Supplied data —
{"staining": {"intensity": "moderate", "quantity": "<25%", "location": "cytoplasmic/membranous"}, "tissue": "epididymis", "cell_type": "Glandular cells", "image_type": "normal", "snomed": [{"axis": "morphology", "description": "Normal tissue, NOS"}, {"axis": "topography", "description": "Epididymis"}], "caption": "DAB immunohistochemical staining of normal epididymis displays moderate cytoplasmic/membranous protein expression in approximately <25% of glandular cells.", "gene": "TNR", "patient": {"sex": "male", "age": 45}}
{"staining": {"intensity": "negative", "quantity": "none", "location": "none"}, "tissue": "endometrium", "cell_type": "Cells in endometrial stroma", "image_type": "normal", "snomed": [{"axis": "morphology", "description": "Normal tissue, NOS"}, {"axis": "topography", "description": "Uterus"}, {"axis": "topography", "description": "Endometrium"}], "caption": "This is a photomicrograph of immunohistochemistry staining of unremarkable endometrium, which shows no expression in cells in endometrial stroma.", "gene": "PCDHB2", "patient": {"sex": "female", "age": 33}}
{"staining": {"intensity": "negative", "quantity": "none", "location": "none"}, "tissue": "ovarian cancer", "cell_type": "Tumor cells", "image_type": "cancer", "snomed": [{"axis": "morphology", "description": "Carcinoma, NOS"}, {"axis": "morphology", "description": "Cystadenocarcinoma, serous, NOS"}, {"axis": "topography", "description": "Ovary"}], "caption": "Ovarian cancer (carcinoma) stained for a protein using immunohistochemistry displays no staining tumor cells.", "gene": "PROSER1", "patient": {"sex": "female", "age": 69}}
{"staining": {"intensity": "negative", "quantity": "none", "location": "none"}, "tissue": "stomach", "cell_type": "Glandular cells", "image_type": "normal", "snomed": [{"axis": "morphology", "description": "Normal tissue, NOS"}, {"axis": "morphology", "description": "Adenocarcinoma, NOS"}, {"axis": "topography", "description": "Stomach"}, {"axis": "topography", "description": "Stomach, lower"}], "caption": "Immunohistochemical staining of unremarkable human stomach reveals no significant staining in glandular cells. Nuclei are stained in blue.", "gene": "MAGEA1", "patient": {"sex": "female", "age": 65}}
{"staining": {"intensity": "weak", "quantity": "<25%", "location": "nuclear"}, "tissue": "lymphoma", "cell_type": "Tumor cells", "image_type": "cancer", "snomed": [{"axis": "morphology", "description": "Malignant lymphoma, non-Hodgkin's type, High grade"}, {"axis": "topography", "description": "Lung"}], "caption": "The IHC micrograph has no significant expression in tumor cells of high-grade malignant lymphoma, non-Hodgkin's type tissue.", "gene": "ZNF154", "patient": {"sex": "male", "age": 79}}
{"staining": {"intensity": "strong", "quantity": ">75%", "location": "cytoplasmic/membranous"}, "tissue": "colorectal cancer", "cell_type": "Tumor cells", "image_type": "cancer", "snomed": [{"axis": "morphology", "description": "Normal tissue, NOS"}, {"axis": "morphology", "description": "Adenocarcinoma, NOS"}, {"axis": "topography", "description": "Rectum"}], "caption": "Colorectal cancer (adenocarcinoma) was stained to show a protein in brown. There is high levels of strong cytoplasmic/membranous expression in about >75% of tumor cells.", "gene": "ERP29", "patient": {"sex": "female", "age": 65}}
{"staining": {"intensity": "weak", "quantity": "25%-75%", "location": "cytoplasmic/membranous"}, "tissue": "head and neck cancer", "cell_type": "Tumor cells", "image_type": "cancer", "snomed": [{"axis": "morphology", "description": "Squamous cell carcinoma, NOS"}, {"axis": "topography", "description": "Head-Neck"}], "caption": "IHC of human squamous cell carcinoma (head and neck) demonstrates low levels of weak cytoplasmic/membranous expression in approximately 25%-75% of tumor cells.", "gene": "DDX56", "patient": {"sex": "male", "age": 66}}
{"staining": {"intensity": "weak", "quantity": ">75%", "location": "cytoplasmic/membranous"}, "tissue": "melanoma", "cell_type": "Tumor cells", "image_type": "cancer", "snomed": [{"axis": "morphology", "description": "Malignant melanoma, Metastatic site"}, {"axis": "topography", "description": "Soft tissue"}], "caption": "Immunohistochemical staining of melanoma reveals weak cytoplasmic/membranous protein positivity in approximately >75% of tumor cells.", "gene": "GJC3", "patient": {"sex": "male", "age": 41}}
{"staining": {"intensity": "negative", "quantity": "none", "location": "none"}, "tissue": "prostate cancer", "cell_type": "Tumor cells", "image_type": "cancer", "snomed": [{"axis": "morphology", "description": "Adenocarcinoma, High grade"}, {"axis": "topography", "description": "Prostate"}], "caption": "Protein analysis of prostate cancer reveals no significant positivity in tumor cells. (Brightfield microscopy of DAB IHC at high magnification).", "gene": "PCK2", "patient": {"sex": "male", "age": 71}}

To do — Word for word, reproduce the listing above from its start up to and including the line that has "is a photomicrograph". Give only those lines.

Response —
{"staining": {"intensity": "moderate", "quantity": "<25%", "location": "cytoplasmic/membranous"}, "tissue": "epididymis", "cell_type": "Glandular cells", "image_type": "normal", "snomed": [{"axis": "morphology", "description": "Normal tissue, NOS"}, {"axis": "topography", "description": "Epididymis"}], "caption": "DAB immunohistochemical staining of normal epididymis displays moderate cytoplasmic/membranous protein expression in approximately <25% of glandular cells.", "gene": "TNR", "patient": {"sex": "male", "age": 45}}
{"staining": {"intensity": "negative", "quantity": "none", "location": "none"}, "tissue": "endometrium", "cell_type": "Cells in endometrial stroma", "image_type": "normal", "snomed": [{"axis": "morphology", "description": "Normal tissue, NOS"}, {"axis": "topography", "description": "Uterus"}, {"axis": "topography", "description": "Endometrium"}], "caption": "This is a photomicrograph of immunohistochemistry staining of unremarkable endometrium, which shows no expression in cells in endometrial stroma.", "gene": "PCDHB2", "patient": {"sex": "female", "age": 33}}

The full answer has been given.